Starting from a PDDL representation of the agent’s knowledge base KB (specifying the initial state and the actions) and the goal g, the plan is build as follows:

SATPlan tries to build a plan of length L, starting with L = 0 and then incrementing L by 1 at each attempt (a strategy analogous to the iterative deepening search strategy)
for every value of L = 0, 1, 2, ... a partially different propositional representation of KB ∧ g is generated, and the attempt to build a model of such representation is carried out (for example using the DPLL algorithm)
if for some value of L a model of KB ∧ g is found, a plan of length L is extracted from the model
if the available time and/or space resources are exhausted before a model is found, the planning effort fails

The basic idea of SATPlan is that if the representation for a given L is satisfiable (i.e., if we can find a model), this means that the goal can be achieved from the initial state, and thus the planning problem is solved

Example

We shall see how SATPlan works on a very simple example: picking a ring from an initially closed box, which can be solved with L = 2

Initial state: $Closed(b)$, $In(R,B)$, $Free$

Goal: $Holds(R)$

Action $open(x)$:

Precond: $Closed(x) \land Free$
Effect: $\lnot Closed(x) \land Open(x)$

Action $pickUp(x,y)$:

Precond: $In(x,y) \land Open(y) \land Free$
Effect: $\lnot In(x) \land \lnot Free \land Holds(x)$

From PDDL to PL

Starting from the PDDL representation, we introduce a minimal set of propositional symbols that is sufficient for representing both facts and actions
Every symbol P will take an apex t = 0, 1, ... denoting the time instant (i.e., action step) at which the truth of the symbol is considered; e.g., ¬P^4 will mean that P is false at instant t = 4
Note that PL representations are interpreted according to classical logical semantics, which means that we have no CWA

In our example:

$Open(B) \to OpenB^t $
$Closed(B) \to \lnot OpenB^t $
$In(R,B) \to InRB^t $
$Holds(R) \to HoldsR^t $
$Free(B) \to \lnot HoldsR^t $
$open(B) \to openB^t $ open B at time t (with effects at t+1)
$pickUp(B) \to pickUpB^t $ pick up R from B at time t (with effects at t+1)

Execution

L = 0

We now build a propositional representation for L = 0.

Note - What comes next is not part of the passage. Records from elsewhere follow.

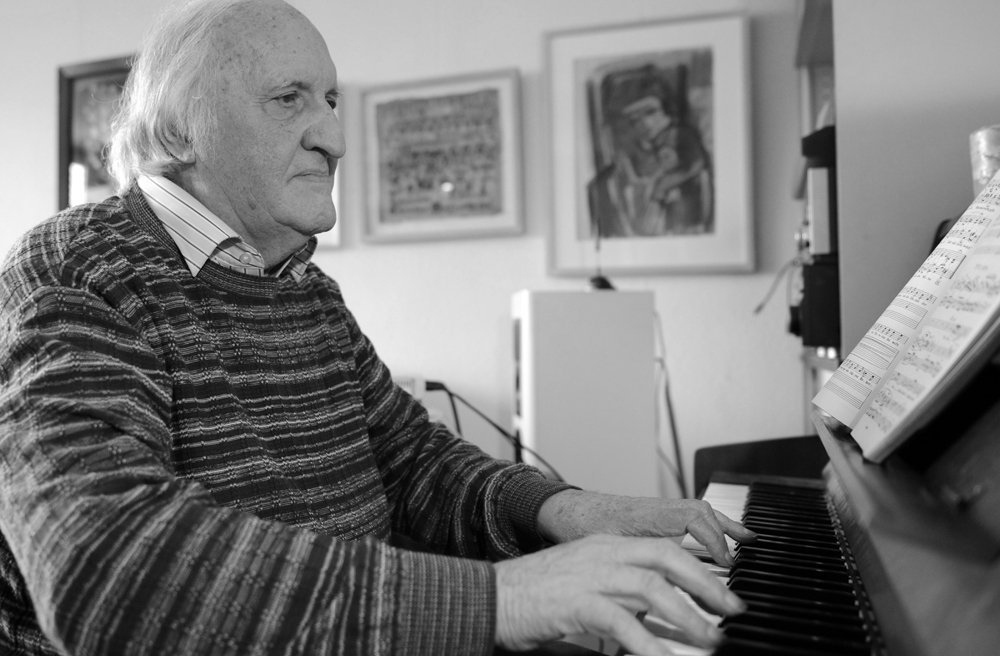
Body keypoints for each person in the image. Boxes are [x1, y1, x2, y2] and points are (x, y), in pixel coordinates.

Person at [0, 1, 755, 655]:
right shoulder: (78, 269)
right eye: (290, 98)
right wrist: (503, 601)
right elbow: (105, 567)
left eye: (331, 99)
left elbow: (409, 459)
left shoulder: (305, 286)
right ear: (181, 127)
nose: (335, 137)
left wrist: (564, 511)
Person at [588, 65, 713, 239]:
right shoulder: (606, 184)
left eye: (651, 112)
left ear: (668, 113)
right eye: (633, 120)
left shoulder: (691, 163)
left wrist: (662, 188)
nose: (645, 125)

In so doing, we assume that the goal is achieved at instant t = 0, i.e., by executing a plan of length zero, or an empty plan, which actually means doing nothing

The representation includes:

A representation of the initial state, in our example: $\lnot OpenB^0$, $InRB^0$, $\lnot HoldsR^0$
A representation of the goal, on the assumption that it is already achieved at t = 0. In our example: $HoldsR^0$
nothing else, because at t = 0 no action has been performed yet

Considering our example to the human eye, it is obvious that the set of propositional sentences is unsatisfiable, because we immediately see the logical contradiction. An artificial agent may reach the same conclusion by applying DPLL. Given that we found no plan for L = 0, SATPlan will proceed and build the representation for L = 1.

L = 1

The representations for L > 0 are more complex than the one for L = 0, because we must consider the possibility of executing actions at every t < L

Let us start with the preconditions of an action that is executed at a generic instant t: In SATPlan the preconditions of an action are considered as necessary conditions for the execution of the action, i.e., as conditions that must hold at t if the action is executed at t (with effects at t+1); e.g:

if the action of opening x is executed at t then x is closed and the gripper is free at t

We therefore represent the action preconditions with the following propositional sentences: $$openB^t \implies \lnot OpenB^t \land \lnot HoldsR^t$$ $$pickUpRB^t \implies InRB^t \land OpenB^t \land \lnot HoldsR^t$$

In view of the application of DPLL, the precondition axioms must be converted in CNF: $$openB^t \implies \lnot OpenB^t \land \lnot HoldsR^t \ \to \lnot openB^t \lor (\lnot OpenB^t \land \lnot HoldsR^t) \to ¬openB^t ∨ ¬OpenB^t ¬openB^t ∨ ¬HoldsR^t$$